Hello everyone,
I am currently programming a multiplayer RTS with lockstep. So far everything works fine, but now I am up to pathfinding.
Right now my units don’t have collisions, so they can run through each other and stay on the same spot. I used “SimplePath” and the “A* Pathfinding Project (Free)” for the basic grid-based pathfinding which works very well.
Now I am not sure how to implement collisions in a way, that they are handled on every client the same (deterministic). I don’t trust the physic-collision to get to the same results on every client. Furthermore I want some “advanced” stuff like using a flow-field grid for example.

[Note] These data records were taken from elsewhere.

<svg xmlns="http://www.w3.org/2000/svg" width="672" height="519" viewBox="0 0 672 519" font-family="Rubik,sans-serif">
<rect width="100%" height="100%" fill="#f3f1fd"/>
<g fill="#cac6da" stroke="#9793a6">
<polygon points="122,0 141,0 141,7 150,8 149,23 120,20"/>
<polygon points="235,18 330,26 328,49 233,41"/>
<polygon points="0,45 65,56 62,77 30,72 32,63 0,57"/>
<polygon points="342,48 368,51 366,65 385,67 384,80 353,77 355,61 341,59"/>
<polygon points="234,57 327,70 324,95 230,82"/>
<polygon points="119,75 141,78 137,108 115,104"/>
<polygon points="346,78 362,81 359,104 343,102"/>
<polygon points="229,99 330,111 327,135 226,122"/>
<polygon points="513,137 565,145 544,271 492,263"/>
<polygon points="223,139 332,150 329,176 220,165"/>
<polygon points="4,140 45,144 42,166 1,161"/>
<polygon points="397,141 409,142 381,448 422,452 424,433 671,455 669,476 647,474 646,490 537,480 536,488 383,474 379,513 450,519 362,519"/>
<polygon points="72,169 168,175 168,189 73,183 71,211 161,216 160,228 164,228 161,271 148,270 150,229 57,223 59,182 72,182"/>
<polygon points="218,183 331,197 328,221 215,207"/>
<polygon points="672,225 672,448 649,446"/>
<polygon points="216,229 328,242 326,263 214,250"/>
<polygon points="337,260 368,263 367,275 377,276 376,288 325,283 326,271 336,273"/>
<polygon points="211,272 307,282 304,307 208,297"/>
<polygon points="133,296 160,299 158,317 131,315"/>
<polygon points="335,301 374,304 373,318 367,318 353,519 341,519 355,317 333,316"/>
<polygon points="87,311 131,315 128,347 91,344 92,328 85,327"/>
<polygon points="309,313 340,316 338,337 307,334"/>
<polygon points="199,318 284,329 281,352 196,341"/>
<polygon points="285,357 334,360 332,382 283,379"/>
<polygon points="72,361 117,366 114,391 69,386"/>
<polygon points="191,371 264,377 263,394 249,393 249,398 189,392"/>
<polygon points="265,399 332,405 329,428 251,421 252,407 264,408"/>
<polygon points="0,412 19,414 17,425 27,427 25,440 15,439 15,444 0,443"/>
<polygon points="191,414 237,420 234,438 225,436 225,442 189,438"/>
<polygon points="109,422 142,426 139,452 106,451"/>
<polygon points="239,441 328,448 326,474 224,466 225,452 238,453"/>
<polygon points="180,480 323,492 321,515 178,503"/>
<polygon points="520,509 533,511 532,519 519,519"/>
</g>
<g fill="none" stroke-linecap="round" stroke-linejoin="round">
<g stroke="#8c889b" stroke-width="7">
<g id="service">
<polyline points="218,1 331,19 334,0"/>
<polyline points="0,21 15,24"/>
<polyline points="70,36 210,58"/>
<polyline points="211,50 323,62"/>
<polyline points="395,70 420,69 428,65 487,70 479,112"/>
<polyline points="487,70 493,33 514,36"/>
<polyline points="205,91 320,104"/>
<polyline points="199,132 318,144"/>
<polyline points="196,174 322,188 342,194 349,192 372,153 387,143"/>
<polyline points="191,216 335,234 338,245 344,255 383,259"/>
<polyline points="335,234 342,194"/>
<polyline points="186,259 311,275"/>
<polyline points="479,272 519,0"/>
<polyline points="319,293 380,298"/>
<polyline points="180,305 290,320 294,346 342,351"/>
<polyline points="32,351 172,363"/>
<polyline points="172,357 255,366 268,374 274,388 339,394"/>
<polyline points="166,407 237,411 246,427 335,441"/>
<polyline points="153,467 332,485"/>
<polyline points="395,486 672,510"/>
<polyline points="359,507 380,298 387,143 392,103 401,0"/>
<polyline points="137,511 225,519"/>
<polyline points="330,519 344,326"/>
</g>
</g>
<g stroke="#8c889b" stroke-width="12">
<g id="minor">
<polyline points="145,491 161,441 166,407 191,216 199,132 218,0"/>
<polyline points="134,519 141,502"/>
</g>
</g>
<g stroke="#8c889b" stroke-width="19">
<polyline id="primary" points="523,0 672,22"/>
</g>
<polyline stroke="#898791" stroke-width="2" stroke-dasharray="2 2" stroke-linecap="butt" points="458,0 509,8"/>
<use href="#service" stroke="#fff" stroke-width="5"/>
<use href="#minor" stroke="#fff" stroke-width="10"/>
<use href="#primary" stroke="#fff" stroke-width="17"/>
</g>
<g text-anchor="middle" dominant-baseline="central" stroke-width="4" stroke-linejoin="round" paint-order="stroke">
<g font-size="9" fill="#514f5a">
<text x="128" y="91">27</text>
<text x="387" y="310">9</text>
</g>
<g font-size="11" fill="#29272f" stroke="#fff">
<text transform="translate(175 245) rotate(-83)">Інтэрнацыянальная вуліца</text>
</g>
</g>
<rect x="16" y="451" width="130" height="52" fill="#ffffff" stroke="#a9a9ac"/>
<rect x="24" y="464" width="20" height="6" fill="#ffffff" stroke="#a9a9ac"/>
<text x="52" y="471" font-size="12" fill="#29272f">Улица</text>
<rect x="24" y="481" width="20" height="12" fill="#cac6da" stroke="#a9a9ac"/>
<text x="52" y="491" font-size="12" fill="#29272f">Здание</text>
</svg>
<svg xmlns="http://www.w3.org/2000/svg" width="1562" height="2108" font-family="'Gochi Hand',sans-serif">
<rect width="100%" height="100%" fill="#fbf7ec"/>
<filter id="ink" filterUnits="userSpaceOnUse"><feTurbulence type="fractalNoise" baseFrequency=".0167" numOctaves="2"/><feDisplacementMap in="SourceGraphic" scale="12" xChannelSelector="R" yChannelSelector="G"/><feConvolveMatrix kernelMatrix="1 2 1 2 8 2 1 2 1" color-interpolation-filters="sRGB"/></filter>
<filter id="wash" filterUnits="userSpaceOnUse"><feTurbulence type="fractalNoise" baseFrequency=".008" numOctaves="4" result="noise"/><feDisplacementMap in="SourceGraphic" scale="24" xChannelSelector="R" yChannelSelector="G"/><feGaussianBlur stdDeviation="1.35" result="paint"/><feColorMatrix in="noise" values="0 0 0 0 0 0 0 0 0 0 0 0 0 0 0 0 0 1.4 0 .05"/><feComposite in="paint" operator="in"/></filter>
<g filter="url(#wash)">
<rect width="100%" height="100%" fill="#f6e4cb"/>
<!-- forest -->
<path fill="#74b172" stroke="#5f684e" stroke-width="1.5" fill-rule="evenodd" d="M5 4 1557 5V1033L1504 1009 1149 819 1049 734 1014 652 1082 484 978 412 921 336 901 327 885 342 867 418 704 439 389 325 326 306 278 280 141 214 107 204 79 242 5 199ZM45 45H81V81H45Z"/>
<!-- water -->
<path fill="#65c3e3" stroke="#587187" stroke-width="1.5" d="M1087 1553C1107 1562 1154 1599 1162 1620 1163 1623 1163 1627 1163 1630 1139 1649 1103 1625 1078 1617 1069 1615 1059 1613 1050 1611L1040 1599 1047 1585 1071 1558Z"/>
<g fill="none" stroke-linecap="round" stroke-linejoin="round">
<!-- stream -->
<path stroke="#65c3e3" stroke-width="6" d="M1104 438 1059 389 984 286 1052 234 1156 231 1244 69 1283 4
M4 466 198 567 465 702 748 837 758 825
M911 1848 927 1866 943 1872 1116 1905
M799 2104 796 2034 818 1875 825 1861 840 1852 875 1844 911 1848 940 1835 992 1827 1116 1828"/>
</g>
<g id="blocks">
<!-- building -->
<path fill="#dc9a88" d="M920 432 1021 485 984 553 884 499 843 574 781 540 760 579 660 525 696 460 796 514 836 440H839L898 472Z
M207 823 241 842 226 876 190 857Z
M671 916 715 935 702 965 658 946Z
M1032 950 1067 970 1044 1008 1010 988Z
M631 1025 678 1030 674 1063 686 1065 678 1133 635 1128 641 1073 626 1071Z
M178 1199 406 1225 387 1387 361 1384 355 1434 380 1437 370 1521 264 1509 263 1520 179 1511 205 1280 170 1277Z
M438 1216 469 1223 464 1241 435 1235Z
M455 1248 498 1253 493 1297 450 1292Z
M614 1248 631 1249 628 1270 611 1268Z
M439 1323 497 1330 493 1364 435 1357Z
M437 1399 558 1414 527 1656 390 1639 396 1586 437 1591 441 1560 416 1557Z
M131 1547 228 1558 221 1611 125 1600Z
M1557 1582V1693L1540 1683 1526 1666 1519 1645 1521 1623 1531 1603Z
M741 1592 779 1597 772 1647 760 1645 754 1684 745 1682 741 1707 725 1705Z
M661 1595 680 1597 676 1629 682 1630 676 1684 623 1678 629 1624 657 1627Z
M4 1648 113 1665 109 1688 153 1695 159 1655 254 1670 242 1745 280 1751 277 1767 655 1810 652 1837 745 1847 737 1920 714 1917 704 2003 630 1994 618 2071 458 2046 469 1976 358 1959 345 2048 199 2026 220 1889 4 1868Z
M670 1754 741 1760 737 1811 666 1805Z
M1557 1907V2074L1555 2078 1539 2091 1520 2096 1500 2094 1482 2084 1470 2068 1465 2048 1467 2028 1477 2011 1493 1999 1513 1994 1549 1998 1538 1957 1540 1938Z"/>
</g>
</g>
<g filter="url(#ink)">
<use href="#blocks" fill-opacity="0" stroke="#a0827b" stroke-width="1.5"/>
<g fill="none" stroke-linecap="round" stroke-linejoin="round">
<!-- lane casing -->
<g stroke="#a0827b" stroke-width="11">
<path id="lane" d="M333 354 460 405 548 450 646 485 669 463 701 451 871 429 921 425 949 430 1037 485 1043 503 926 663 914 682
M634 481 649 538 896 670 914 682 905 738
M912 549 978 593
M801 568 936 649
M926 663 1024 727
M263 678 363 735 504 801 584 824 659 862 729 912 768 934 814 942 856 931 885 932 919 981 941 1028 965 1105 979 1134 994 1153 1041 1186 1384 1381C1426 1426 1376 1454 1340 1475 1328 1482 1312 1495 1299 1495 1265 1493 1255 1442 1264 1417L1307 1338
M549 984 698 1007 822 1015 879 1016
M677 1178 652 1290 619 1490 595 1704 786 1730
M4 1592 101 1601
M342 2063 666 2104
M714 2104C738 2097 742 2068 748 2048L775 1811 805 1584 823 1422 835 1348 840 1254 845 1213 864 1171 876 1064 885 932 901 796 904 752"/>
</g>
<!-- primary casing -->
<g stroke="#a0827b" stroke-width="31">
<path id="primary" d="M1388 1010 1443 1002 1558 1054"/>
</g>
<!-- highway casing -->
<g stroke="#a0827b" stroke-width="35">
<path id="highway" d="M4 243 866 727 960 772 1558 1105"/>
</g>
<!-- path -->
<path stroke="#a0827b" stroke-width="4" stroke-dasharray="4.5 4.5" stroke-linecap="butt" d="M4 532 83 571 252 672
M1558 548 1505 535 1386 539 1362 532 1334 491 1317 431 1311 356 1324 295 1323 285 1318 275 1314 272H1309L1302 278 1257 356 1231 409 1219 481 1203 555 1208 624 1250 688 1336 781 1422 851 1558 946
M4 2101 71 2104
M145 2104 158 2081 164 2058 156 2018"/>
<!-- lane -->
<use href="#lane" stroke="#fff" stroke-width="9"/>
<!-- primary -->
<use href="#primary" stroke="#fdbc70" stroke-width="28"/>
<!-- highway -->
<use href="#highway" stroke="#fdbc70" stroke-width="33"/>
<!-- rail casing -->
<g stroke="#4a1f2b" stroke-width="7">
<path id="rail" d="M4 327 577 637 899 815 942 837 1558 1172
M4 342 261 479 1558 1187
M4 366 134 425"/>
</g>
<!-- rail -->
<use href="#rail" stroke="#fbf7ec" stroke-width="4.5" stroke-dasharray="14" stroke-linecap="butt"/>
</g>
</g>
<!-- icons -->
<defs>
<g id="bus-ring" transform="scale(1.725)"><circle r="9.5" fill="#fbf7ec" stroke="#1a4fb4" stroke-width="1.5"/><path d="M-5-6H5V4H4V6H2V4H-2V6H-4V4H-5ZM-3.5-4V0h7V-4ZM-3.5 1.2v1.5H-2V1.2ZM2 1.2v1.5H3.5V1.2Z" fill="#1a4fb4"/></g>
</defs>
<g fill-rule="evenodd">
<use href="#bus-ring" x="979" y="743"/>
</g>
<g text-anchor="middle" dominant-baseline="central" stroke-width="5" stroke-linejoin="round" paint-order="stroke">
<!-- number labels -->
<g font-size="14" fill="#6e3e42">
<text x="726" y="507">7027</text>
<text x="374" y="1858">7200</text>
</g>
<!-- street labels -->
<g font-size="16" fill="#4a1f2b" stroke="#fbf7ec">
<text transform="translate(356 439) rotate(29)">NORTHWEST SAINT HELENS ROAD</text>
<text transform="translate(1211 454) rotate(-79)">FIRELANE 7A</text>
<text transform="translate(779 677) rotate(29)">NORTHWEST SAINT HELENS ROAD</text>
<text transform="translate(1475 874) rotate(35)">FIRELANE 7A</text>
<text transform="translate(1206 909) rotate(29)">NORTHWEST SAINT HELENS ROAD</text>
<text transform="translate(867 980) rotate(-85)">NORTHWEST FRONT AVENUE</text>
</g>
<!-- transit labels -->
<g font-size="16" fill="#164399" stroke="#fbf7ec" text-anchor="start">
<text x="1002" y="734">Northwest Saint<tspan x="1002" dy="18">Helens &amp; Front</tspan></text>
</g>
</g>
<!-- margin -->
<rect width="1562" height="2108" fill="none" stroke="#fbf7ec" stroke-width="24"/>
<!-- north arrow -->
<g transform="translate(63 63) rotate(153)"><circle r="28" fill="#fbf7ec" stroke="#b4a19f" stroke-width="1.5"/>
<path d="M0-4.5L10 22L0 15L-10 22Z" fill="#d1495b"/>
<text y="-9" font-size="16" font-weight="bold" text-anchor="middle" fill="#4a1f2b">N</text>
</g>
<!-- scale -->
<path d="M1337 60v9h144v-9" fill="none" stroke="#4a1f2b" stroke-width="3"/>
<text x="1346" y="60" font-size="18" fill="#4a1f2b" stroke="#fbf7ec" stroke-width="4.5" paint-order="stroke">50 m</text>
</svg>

I am well aware of the fact, that I probably have to write my own code for that, but since its a hobby and I want to learn stuff, I am happy to do so.
But now to the main question: What is the basic concept of pathfinding in lockstep-based-games? Does every unit get some squares on the grid and just calculates its way through or do they really “bump” into each other? I mean, on a tile-based game its sort of obvious, but in games like C&C, Age of Empires 2 or Supreme Commander (yay, flow fields!), what “defines” the space a unit needs?
I thought giving each unit a empty entity where it stands on the map, but grid based, so it “jumps” from 1 field to another. this entity gets a unit. which is its representation and “follows” the object, so there are no “jumps” on the screen. This way i can determine where a unit is on every client the same (based on lockstep turns, their duration and its speed). Without collision they never get stuck, and the AI maneuvers the backend-entity so collisions don’t happen, but by code and “thinking ahead”, not just running into eachother.
Or am I just missing something fundamental basic here?